* _What you will do_: In the entries below, reproduce word for word the lines from the one containing "Slam Dunk: TBS" through the one containing "Is the #1 Sh", including both.

* _Recorded data_:
━━━

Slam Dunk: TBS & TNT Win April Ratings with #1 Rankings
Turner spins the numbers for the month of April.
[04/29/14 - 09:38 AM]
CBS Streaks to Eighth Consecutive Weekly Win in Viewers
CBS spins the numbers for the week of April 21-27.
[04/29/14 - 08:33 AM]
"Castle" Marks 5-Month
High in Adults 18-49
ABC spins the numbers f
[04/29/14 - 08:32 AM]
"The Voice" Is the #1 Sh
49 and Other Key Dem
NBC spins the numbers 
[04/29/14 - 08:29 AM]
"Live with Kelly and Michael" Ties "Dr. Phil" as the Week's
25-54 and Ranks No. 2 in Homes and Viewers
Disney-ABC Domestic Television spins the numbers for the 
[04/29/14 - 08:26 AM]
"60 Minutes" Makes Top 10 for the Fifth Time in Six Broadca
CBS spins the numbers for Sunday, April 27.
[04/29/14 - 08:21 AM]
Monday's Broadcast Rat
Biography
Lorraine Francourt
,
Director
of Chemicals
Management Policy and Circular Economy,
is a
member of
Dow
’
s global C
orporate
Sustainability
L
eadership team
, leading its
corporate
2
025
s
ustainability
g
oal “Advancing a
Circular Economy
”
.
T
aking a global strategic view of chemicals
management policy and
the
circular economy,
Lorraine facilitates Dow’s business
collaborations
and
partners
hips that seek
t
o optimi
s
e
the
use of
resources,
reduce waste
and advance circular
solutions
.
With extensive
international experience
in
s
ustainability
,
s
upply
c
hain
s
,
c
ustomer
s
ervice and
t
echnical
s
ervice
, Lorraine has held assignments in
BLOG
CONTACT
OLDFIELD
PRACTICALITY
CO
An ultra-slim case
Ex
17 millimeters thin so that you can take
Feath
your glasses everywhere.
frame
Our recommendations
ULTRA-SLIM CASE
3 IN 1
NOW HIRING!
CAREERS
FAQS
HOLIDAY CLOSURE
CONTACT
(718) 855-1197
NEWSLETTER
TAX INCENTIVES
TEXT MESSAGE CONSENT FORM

━━━

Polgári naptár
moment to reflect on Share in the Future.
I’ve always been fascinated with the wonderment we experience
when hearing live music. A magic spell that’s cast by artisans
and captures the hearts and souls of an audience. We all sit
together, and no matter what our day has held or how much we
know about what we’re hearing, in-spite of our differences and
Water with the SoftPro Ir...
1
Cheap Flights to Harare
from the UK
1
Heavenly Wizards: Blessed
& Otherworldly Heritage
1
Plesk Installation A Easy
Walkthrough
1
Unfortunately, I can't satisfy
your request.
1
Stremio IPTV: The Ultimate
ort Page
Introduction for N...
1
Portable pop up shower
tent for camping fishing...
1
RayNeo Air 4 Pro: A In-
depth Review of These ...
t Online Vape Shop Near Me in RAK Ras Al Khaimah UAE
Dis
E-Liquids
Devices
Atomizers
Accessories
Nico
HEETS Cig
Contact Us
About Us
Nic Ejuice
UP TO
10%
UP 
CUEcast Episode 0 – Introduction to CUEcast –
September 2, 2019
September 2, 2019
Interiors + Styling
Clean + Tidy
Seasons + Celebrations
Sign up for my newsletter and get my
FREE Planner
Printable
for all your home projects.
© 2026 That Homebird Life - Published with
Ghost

━━━

* _Your solution_:
Slam Dunk: TBS & TNT Win April Ratings with #1 Rankings
Turner spins the numbers for the month of April.
[04/29/14 - 09:38 AM]
CBS Streaks to Eighth Consecutive Weekly Win in Viewers
CBS spins the numbers for the week of April 21-27.
[04/29/14 - 08:33 AM]
"Castle" Marks 5-Month
High in Adults 18-49
ABC spins the numbers f
[04/29/14 - 08:32 AM]
"The Voice" Is the #1 Sh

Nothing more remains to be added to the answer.